### Görevler
(1) Rektörlük seçimleri yazısında "Soruyoruz !" ifadesinden aşağıya, "getirilmesi kabul edilemezdir." ifadesine kadar uzanan her şeyi hiçbir değişiklik yapmadan yazıya geçirin.
(2) Rektörlük seçimleri yazısına göre, seçimlerde ilk altıya giren adaylar arasından seçilecek rektörü kim belirlemektedir?

### Belge Bölümü
19 Aralık 2012 12:58

Öğrencilere sorulmadan rektörlük seçimi yapılamaz

Gamze Erk

Bugün, 60 binin üzerinde öğrencinin olduğu İstanbul Üniversitesi’nde rektörlük seçimleri var.
Soruyoruz !
60 binin üzerinde öğrenci, 15 binin üzerinde üniversite çalışanı, bine yakın asistan... Bu seçim sürecinin neresindedir? Üniversite bileşenlerinin kendi üniversitelerine, eğitim gördükleri, çalıştıkları, bilimsel araştırmalar yaptıkları alana dair söz söyleme hakkı yok mudur?
Nerdeyse hiçbir alanda üniversite bileşenleriyle toplantı yapılmamış, talepleri sorulmamıştır. Rektörlük seçimleri yıllardır süren antidemokratik uygulamaların devamı niteliğinde, üniversite bileşenlerinden kaçırılarak kapalı odalar ardında gerçekleştirilmektedir. Öğretim üyelerinin iradesi de yok sayılarak, seçimlerde ilk altıya giren adaylar arasından seçilecek rektör, YÖK ve Cumhurbaşkanlığı tarafından belirlenmektedir. Tüm bileşenlerin katılmadığı seçimin kendisinin meşru olmaması bir tarafa, seçim sonuçlarının atamalarla geçersiz hale getirilmesi kabul edilemezdir.
Üniversitelerin ticari şirketlere dönüştürüldüğü, bilimin piyasa için üretildiği, öğrencilerin müşteri haline getirildiği ve tüm bunların kapsamının genişletilerek YÖK yasa tasarısı adı altında yasallaştırılmaya çalışıldığı bir dönemde bizlerin parasız, bilimsel, demokratik, anadilde eğitim talebi görmezden gelinmektedir.
Kapalı odalar arkasında yapılan toplantılarla belirlenen rektör adayları bizi ve taleplerimizi yansıtmamaktadır. Bu seçimlerde binlerce öğrencinin talebi yoktur ve çıkacak sonuç ne olursa olsun öğrenciler olarak, bu seçimin bizler açısından bir geçerliliği daha şimdiden kalmamıştır.
YÖK’ün atadığı, öğrencilerin oy vermediği, taleplerini yansıtmadığı bir rektör, kimin çıkarlarını korur. Kim seçtiyse, daha doğrusu kim atadıysa, hangi Ceo’nun taleplerini dinleyerek aday olduysa onun çıkarlarını korur. Seçimler öğrencilere açılmalı (öğretim üyelerinin oylarını geçersiz kılmayacak bir şekilde), üniversite emekçileri kendi çalışma koşullarına dair söz söyleyebilmeli, öğretim üyelerinin seçime katılma süreci göstermelik bir demokrasi oyunu olmaktan çıkarılmalıdır.
Aksi taktirde rektörlük seçimleri, ihalelerin kime verileceği, hangi dekanlıklara kimlerin yandaşlarının atanacağı, kadroların nasıl yerleştireleceği sorusuna, YÖK ve Cumhurbaşkanlığının atamayla verdiği yanıttan fazlası olmayacaktır.

### Bir veri bloğu
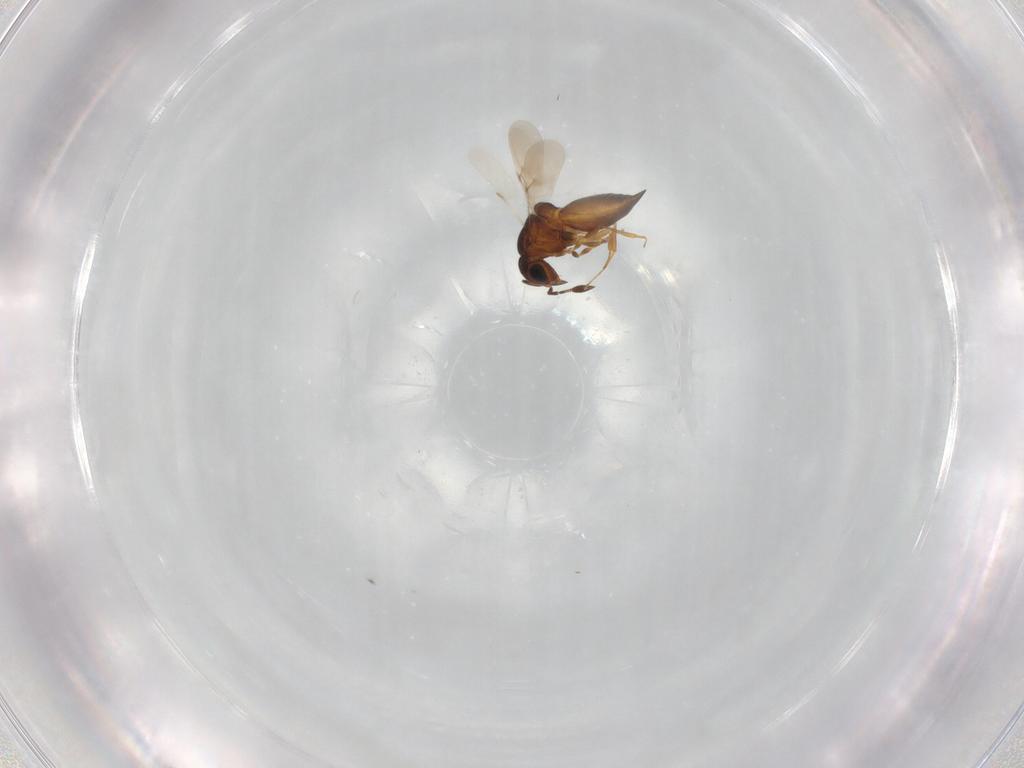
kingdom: Animalia
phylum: Arthropoda
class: Insecta
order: Hymenoptera
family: Scelionidae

### Görev Çıktıları
(1)
Soruyoruz !
60 binin üzerinde öğrenci, 15 binin üzerinde üniversite çalışanı, bine yakın asistan... Bu seçim sürecinin neresindedir? Üniversite bileşenlerinin kendi üniversitelerine, eğitim gördükleri, çalıştıkları, bilimsel araştırmalar yaptıkları alana dair söz söyleme hakkı yok mudur?
Nerdeyse hiçbir alanda üniversite bileşenleriyle toplantı yapılmamış, talepleri sorulmamıştır. Rektörlük seçimleri yıllardır süren antidemokratik uygulamaların devamı niteliğinde, üniversite bileşenlerinden kaçırılarak kapalı odalar ardında gerçekleştirilmektedir. Öğretim üyelerinin iradesi de yok sayılarak, seçimlerde ilk altıya giren adaylar arasından seçilecek rektör, YÖK ve Cumhurbaşkanlığı tarafından belirlenmektedir. Tüm bileşenlerin katılmadığı seçimin kendisinin meşru olmaması bir tarafa, seçim sonuçlarının atamalarla geçersiz hale getirilmesi kabul edilemezdir.

(2) YÖK ve Cumhurbaşkanlığı.